- _Extracted records_:
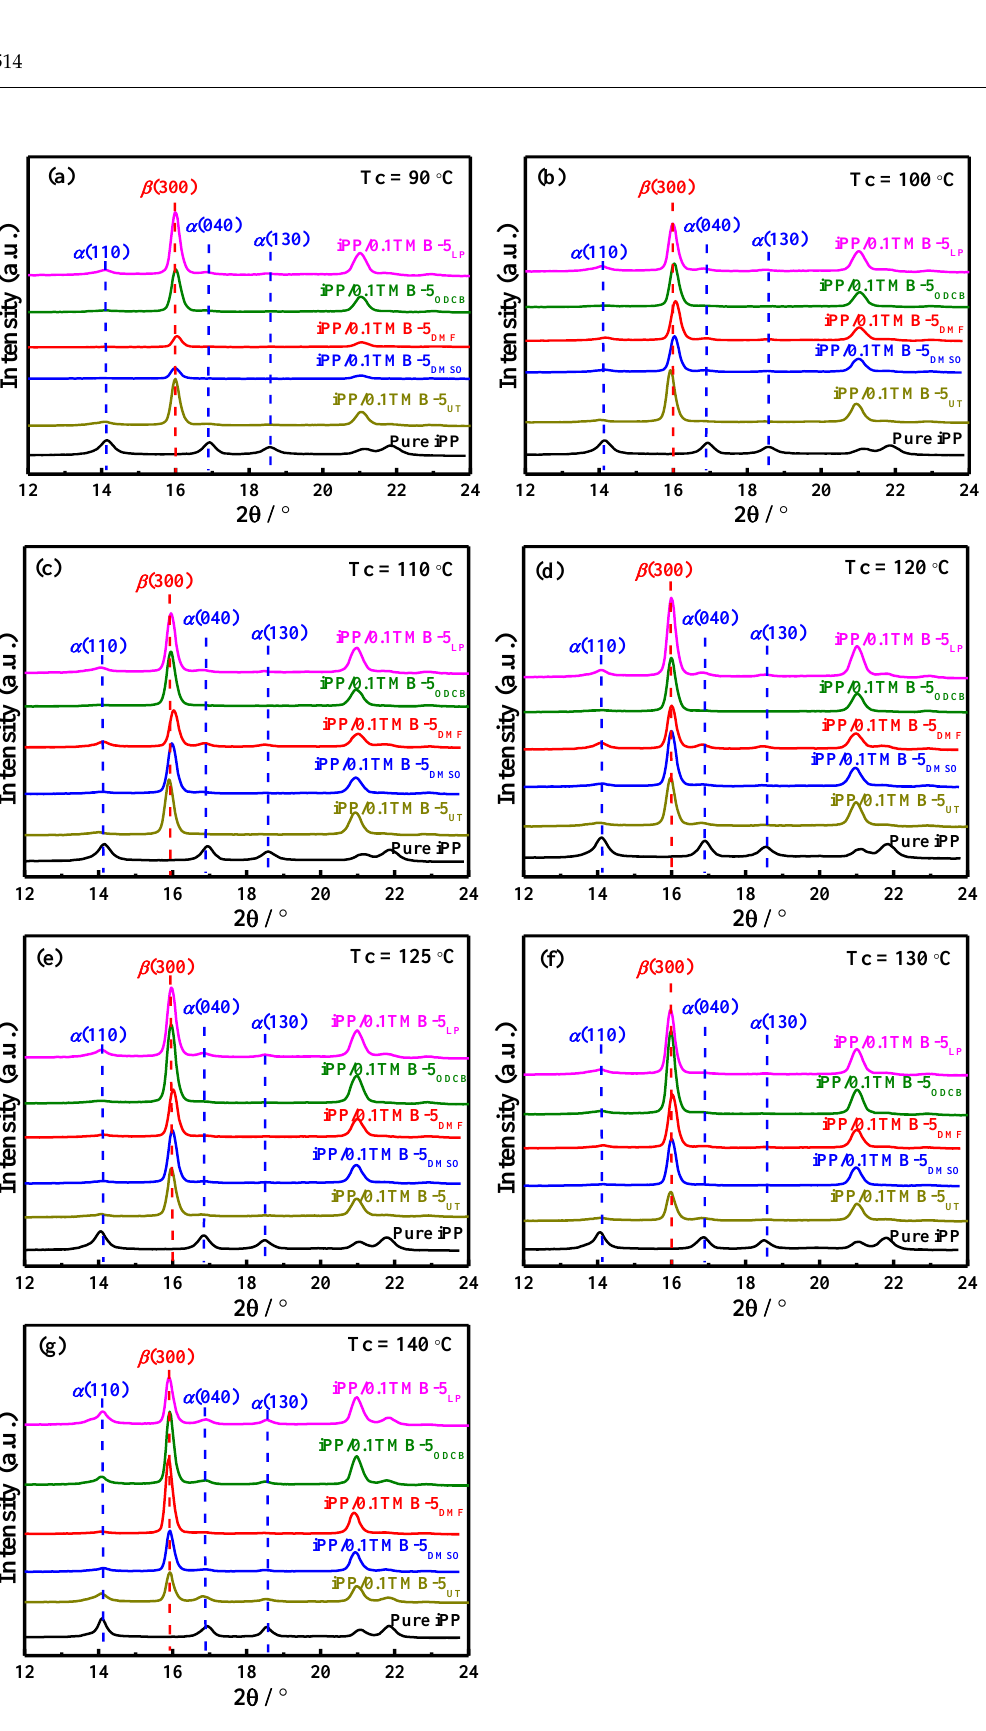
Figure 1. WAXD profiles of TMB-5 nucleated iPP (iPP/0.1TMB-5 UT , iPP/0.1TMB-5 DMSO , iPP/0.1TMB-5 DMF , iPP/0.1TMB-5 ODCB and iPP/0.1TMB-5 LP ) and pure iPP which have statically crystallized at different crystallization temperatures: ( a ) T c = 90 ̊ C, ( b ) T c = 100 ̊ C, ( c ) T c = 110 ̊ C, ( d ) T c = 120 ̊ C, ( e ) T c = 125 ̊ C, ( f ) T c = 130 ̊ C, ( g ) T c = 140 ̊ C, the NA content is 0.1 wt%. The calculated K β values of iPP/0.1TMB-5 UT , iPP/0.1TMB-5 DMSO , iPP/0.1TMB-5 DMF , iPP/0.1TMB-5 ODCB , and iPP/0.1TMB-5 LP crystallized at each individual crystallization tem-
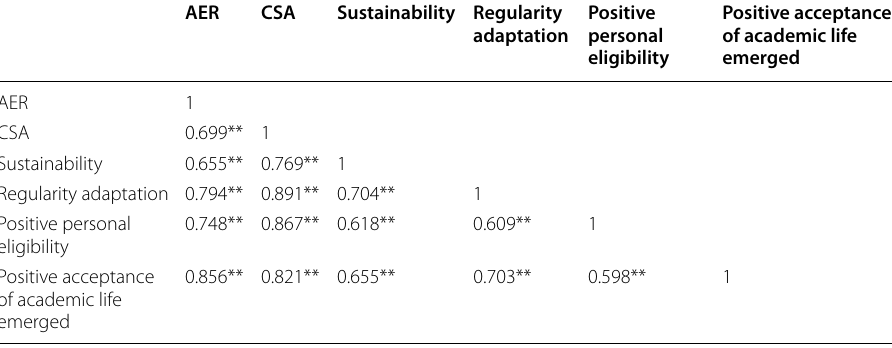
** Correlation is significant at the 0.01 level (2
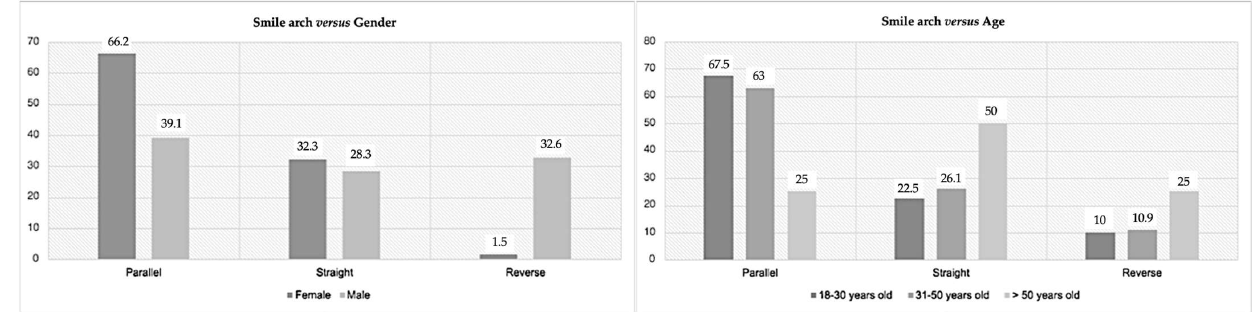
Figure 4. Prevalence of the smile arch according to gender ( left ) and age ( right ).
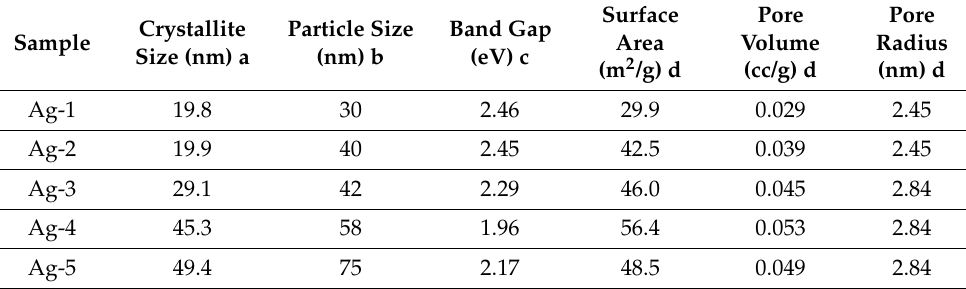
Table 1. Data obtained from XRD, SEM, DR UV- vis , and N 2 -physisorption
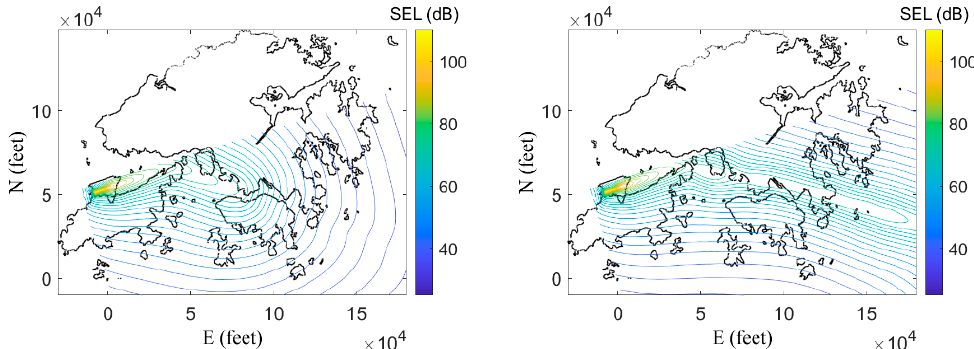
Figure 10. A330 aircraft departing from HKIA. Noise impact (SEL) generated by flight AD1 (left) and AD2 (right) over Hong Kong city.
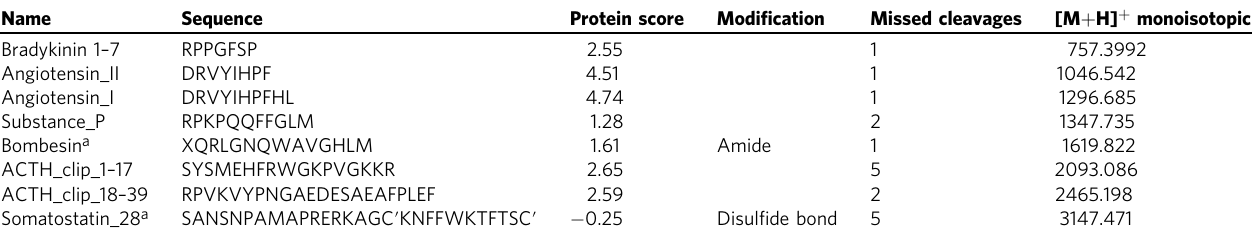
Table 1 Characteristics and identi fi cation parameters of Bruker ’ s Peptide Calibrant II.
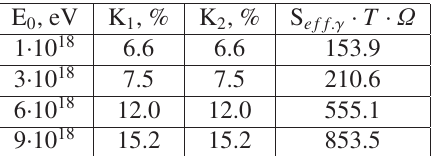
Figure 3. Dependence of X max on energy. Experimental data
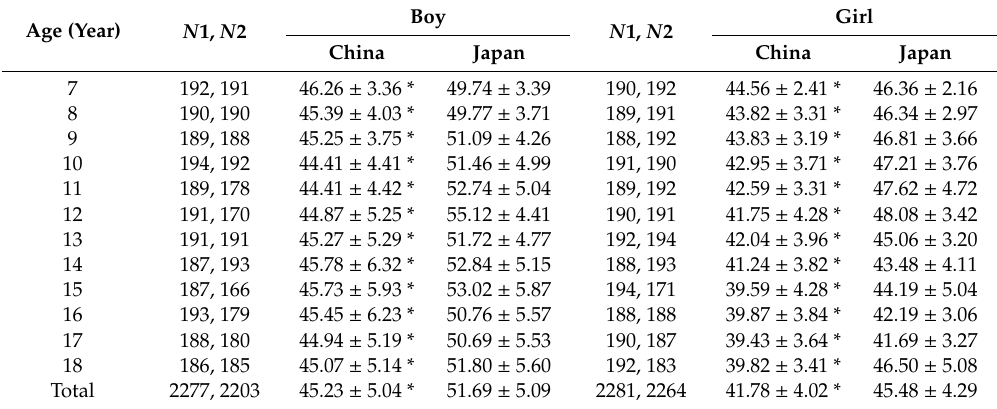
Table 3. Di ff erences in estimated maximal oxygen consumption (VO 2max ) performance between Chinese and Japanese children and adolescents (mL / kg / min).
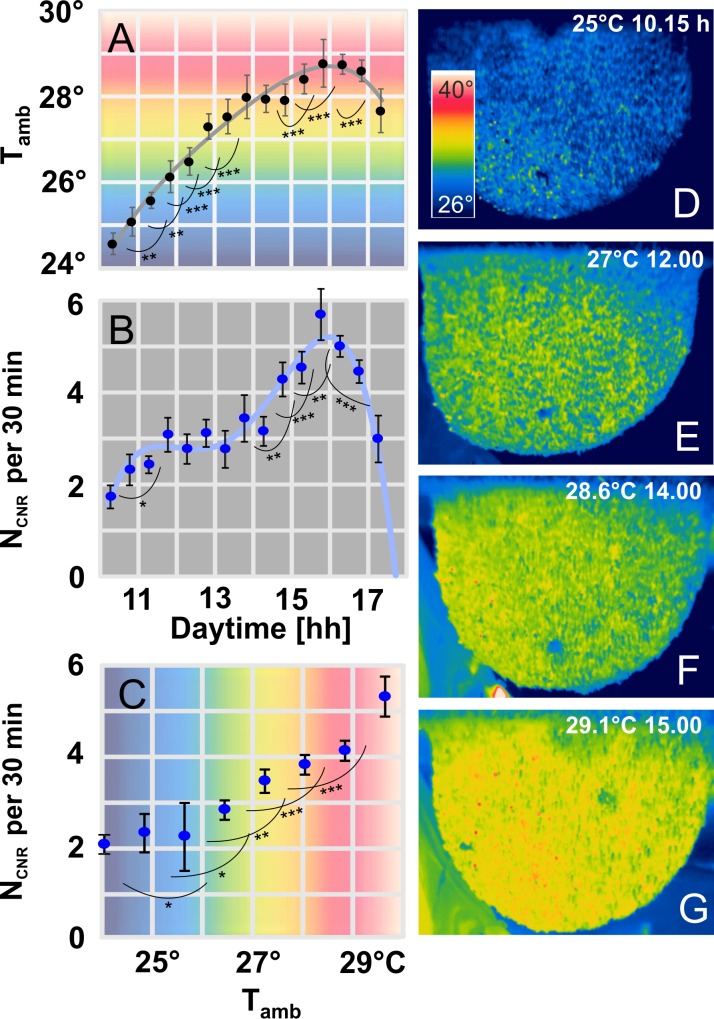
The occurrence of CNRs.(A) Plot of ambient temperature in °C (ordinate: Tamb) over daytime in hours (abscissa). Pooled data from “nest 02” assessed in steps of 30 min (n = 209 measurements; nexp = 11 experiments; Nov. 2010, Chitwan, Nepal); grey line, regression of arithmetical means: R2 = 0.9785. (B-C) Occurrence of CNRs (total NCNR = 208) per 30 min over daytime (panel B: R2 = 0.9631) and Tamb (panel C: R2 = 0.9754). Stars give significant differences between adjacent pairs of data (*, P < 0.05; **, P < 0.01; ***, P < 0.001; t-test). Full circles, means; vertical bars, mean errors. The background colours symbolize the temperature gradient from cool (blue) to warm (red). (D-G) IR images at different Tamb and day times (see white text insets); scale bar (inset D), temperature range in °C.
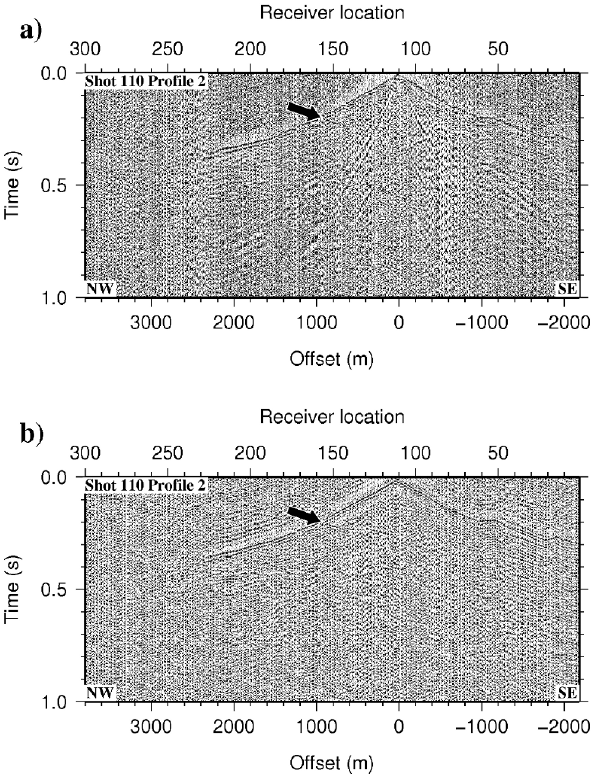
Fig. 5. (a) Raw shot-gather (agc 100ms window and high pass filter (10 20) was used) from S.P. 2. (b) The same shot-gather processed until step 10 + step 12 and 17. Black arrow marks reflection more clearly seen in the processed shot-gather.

- _Task details_: Please print each record above again exactly, but omit any pictures.

- _Answer to this problem_:
Figure 1. WAXD profiles of TMB-5 nucleated iPP (iPP/0.1TMB-5 UT , iPP/0.1TMB-5 DMSO , iPP/0.1TMB-5 DMF , iPP/0.1TMB-5 ODCB and iPP/0.1TMB-5 LP ) and pure iPP which have statically crystallized at different crystallization temperatures: ( a ) T c = 90 ̊ C, ( b ) T c = 100 ̊ C, ( c ) T c = 110 ̊ C, ( d ) T c = 120 ̊ C, ( e ) T c = 125 ̊ C, ( f ) T c = 130 ̊ C, ( g ) T c = 140 ̊ C, the NA content is 0.1 wt%. The calculated K β values of iPP/0.1TMB-5 UT , iPP/0.1TMB-5 DMSO , iPP/0.1TMB-5 DMF , iPP/0.1TMB-5 ODCB , and iPP/0.1TMB-5 LP crystallized at each individual crystallization tem-
** Correlation is significant at the 0.01 level (2
Figure 4. Prevalence of the smile arch according to gender ( left ) and age ( right ).
Table 1. Data obtained from XRD, SEM, DR UV- vis , and N 2 -physisorption
Figure 10. A330 aircraft departing from HKIA. Noise impact (SEL) generated by flight AD1 (left) and AD2 (right) over Hong Kong city.
Table 1 Characteristics and identi fi cation parameters of Bruker ’ s Peptide Calibrant II.
Figure 3. Dependence of X max on energy. Experimental data
Table 3. Di ff erences in estimated maximal oxygen consumption (VO 2max ) performance between Chinese and Japanese children and adolescents (mL / kg / min).
The occurrence of CNRs.(A) Plot of ambient temperature in °C (ordinate: Tamb) over daytime in hours (abscissa). Pooled data from “nest 02” assessed in steps of 30 min (n = 209 measurements; nexp = 11 experiments; Nov. 2010, Chitwan, Nepal); grey line, regression of arithmetical means: R2 = 0.9785. (B-C) Occurrence of CNRs (total NCNR = 208) per 30 min over daytime (panel B: R2 = 0.9631) and Tamb (panel C: R2 = 0.9754). Stars give significant differences between adjacent pairs of data (*, P < 0.05; **, P < 0.01; ***, P < 0.001; t-test). Full circles, means; vertical bars, mean errors. The background colours symbolize the temperature gradient from cool (blue) to warm (red). (D-G) IR images at different Tamb and day times (see white text insets); scale bar (inset D), temperature range in °C.
Fig. 5. (a) Raw shot-gather (agc 100ms window and high pass filter (10 20) was used) from S.P. 2. (b) The same shot-gather processed until step 10 + step 12 and 17. Black arrow marks reflection more clearly seen in the processed shot-gather.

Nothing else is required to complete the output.